Nancy Susan Reynolds awards to end

Leslie Winner
Leslie Winner

WINSTON-SALEM, N.C. – The Z. Smith Reynolds Foundation in Winston-Salem will present three unsung North Carolina heroes with its Nancy Susan Reynolds Awards this November for the 25th and final time.

Created to honor the daughter of Katharine Smith and R.J. Reynolds, and to recognize individuals who make a difference but typically do it without acclaim, the awards are given in the areas of advocacy, personal service and race relations.

The awards are accompanied by a $25,000 prize, including $5,000 to the recipient and $20,000 that each winner designates for charitable organizations of his or her choice.

Leslie Winner, the foundation’s executive director, says the awards were created to honor a woman who was “a wonderful and inspirational philanthropic leader who deeply believed in personal service,” and to honor “the mostly unpaid, unsung heroes of the nonprofit world.”

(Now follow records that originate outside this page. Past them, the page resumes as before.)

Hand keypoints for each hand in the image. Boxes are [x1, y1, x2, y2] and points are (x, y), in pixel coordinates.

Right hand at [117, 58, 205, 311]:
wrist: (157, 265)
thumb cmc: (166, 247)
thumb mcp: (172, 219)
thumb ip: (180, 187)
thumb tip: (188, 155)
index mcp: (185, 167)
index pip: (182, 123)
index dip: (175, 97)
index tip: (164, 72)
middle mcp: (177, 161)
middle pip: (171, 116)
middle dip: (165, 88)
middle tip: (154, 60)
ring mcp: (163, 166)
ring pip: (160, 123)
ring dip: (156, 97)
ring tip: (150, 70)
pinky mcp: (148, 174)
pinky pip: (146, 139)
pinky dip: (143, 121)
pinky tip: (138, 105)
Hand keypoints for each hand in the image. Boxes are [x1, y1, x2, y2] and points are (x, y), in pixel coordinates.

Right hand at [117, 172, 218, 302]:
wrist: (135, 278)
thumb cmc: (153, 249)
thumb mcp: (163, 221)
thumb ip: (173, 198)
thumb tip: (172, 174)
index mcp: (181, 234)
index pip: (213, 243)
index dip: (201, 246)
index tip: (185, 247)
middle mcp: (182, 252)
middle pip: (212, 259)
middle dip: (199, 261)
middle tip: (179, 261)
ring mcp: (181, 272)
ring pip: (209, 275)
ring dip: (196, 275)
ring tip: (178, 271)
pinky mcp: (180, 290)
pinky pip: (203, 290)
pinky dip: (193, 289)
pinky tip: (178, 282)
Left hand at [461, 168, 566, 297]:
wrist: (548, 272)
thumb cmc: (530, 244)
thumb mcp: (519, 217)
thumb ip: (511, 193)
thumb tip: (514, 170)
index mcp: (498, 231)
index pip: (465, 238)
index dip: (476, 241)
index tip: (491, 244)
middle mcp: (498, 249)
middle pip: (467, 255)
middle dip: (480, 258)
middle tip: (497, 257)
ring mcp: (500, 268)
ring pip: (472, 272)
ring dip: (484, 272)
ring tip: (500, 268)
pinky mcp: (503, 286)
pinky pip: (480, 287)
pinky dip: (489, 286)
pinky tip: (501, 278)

Now, Winner says, the foundation has decided to end the annual awards because the nonprofit world has changed since they were launched.

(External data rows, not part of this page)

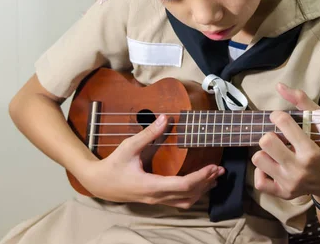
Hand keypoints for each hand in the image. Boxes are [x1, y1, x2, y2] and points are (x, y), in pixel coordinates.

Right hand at [76, 114, 224, 208]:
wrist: (100, 184)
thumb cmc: (113, 165)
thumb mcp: (129, 147)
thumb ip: (148, 134)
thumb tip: (165, 118)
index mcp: (151, 185)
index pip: (182, 185)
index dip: (200, 177)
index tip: (213, 167)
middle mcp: (156, 197)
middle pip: (188, 195)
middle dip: (206, 182)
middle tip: (220, 169)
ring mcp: (156, 201)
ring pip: (185, 202)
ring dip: (202, 190)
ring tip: (215, 177)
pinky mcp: (156, 200)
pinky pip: (179, 201)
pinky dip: (193, 194)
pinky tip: (200, 184)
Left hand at [251, 83, 319, 204]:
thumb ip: (302, 103)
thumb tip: (279, 86)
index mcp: (310, 151)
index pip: (283, 123)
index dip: (278, 116)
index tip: (281, 119)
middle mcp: (298, 169)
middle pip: (265, 141)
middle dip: (270, 135)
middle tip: (279, 138)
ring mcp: (289, 183)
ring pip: (258, 159)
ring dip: (265, 153)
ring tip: (277, 152)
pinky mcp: (282, 193)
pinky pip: (259, 181)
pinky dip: (262, 172)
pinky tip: (272, 166)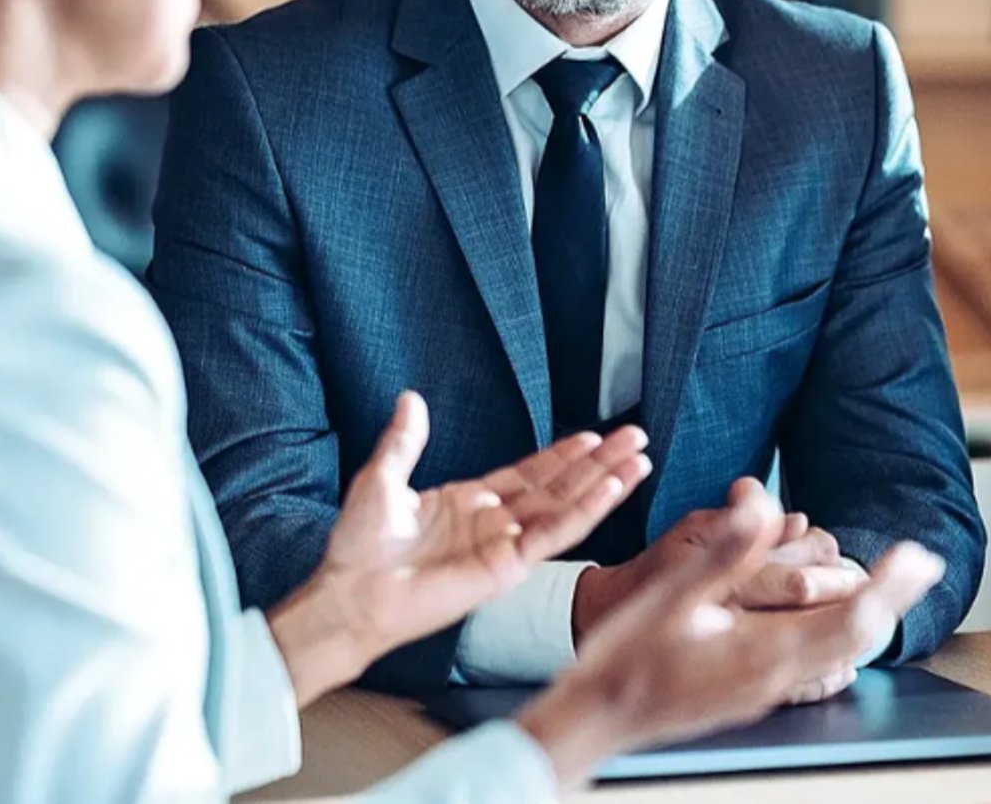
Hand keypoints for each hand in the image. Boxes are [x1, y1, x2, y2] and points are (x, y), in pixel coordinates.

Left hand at [268, 392, 649, 704]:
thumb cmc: (359, 548)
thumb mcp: (382, 478)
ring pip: (567, 509)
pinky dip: (586, 511)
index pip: (528, 475)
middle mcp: (494, 525)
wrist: (351, 592)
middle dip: (599, 463)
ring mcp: (504, 547)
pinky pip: (554, 535)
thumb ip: (405, 440)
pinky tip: (612, 490)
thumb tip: (411, 398)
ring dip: (605, 484)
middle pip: (560, 488)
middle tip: (635, 437)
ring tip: (639, 459)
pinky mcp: (508, 568)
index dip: (562, 455)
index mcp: (469, 504)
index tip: (592, 435)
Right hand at [517, 481, 944, 788]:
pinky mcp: (752, 694)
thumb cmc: (626, 657)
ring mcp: (765, 691)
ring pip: (839, 654)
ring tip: (891, 585)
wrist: (597, 717)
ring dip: (869, 616)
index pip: (848, 618)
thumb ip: (724, 551)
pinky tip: (838, 632)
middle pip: (855, 637)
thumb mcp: (671, 593)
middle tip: (921, 560)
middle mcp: (775, 677)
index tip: (913, 553)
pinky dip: (838, 641)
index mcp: (761, 652)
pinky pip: (815, 669)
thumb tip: (762, 503)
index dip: (887, 585)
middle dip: (892, 597)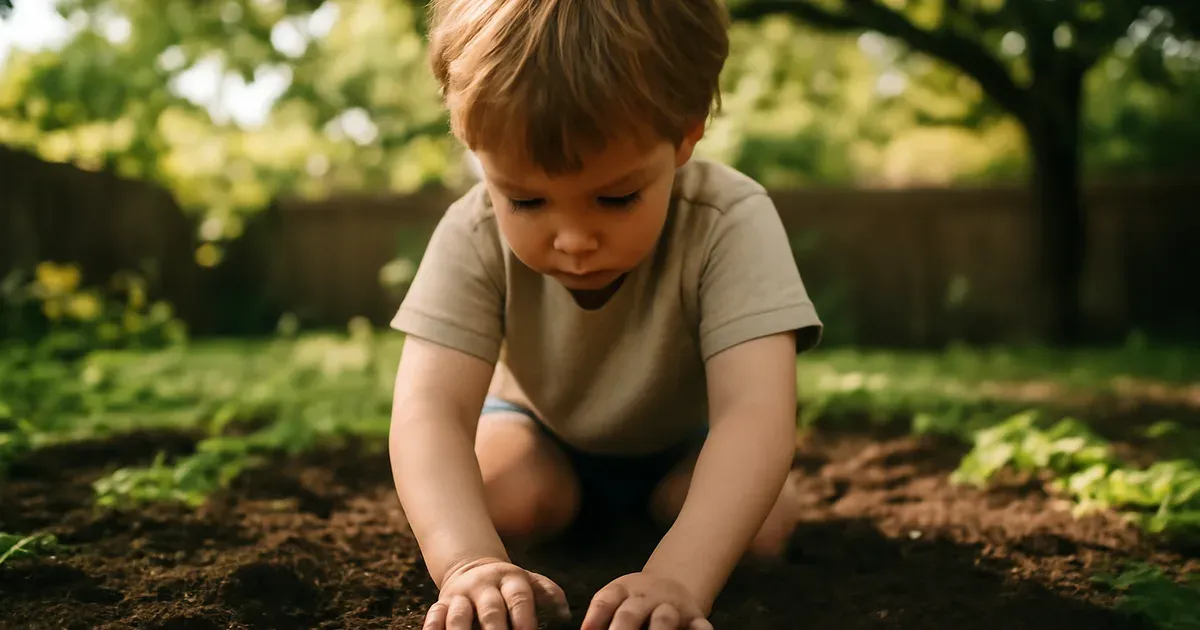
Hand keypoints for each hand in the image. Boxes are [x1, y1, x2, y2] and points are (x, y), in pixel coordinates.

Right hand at [423, 557, 570, 629]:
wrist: (472, 568)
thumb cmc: (509, 585)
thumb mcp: (530, 582)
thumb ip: (548, 594)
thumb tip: (565, 614)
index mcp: (511, 580)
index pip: (519, 598)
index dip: (525, 617)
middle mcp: (484, 586)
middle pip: (490, 610)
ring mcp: (461, 595)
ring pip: (459, 615)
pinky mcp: (441, 604)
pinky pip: (434, 615)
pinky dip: (433, 627)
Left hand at [581, 572, 712, 629]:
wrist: (672, 583)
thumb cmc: (634, 600)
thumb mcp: (616, 597)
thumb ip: (600, 615)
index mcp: (623, 591)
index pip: (606, 601)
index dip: (594, 619)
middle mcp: (647, 597)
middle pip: (630, 613)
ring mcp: (672, 607)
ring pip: (664, 619)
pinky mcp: (695, 618)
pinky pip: (700, 625)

“People who are nonprofit advocates are less likely to be unsung, and that’s a good thing,” she says.

The field also has become more professional, she says, although people working for nonprofits “are still doing it at personal sacrifice compared to what they might be earning in the for-profit world.”

June 1 is the deadline for submitting nominations for the award, which will be presented at a luncheon Nov. 20 in Raleigh. Past winners will be invited to the event.

Information about making a nomination is available on the foundation’s website.

“I encourage people to nominate people they think are deserving of this award,” Winner says.

The foundation’s board likely will find a way other than through an award to continue honoring Nancy Susan Reynolds, she says, but it has not yet decided how to do that.